Obwohl ich noch immer am ganzen Körper zitterte und
nicht wusste, wie ich gegen meine Angst ankämpfen sollte,
fand ich es irgendwie übertrieben, sie mitten in der Nacht zu
wecken und ebenfalls in Panik zu versetzen. Außerdem war
es schon eine ganze Weile her, seit ich das letzte Mal mit dem
Handy telefoniert hatte. Wahrscheinlich war der Akku längst
leer. Genau genommen wusste ich nicht einmal mehr, wo ich
das verdammte Ding gelassen hatte.
    »Wolltest du mich wirklich umbringen?«, murmelte ich, während
ich meinen Blick auf die sich brechenden Wellen heftete.

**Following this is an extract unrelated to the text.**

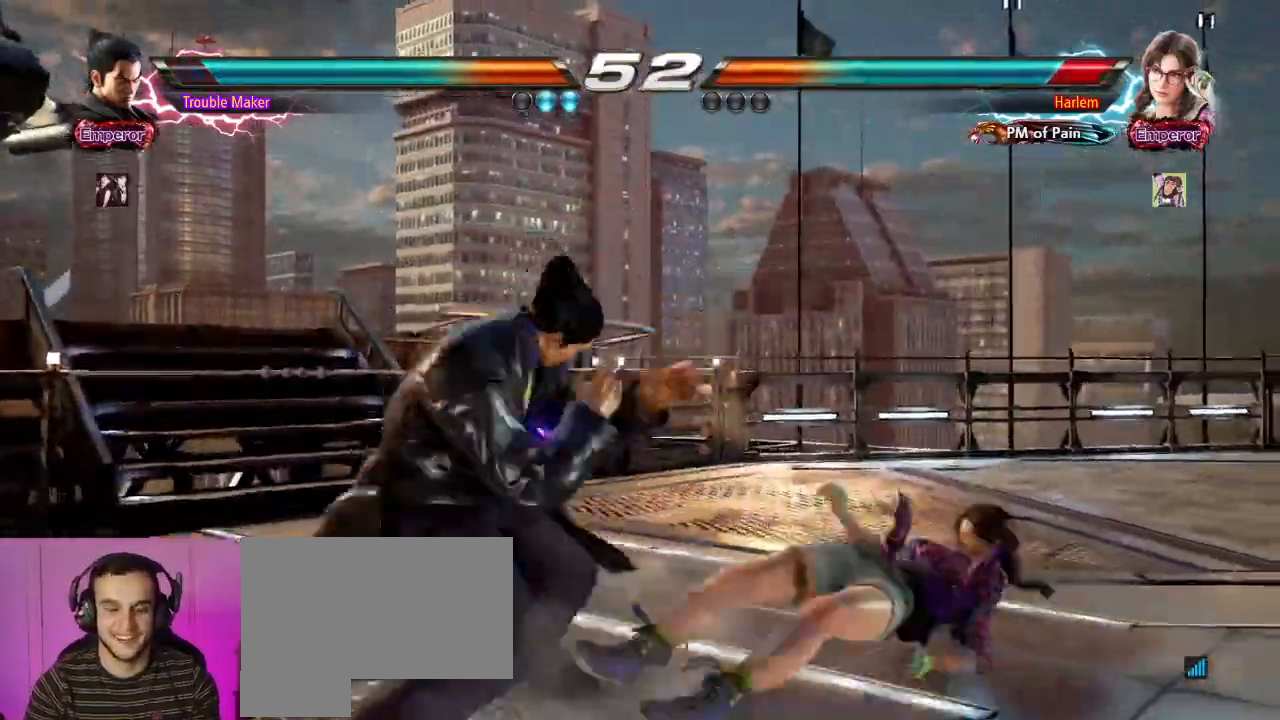
{"dt_ms": 500, "buttons": [], "left_stick": "center", "events": [[50, "left_stick", "center"], [167, "left_stick", "down"], [283, "left_stick", "center"]]}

    »Unsinn«, hörte ich Sina sagen. »Wenn er es gewollt hätte,
hätte er es auch getan.«
    Ich spürte so etwas wie Erleichterung, als ich die vertraute
Stimme meiner besten Freundin aus Lübeck in meinem Kopf
vernahm. Sina war zwar längst nicht in alles eingeweiht, ihren
vernunftbetonten Senf gab sie dennoch immer gerne dazu.
    »Aber was wollte er dann?«, fragte ich sie. »Mich warnen?«
    »Vielleicht.« Sina schien zu überlegen. »Bist du dir überhaupt
sicher, dass es ein ER war?«
    Nein, es konnte natürlich genauso gut auch eine SIE gewesen
sein.
    »Ich werde Cyril treffen«, sagte ich. »Ich werde es ihm erzählen.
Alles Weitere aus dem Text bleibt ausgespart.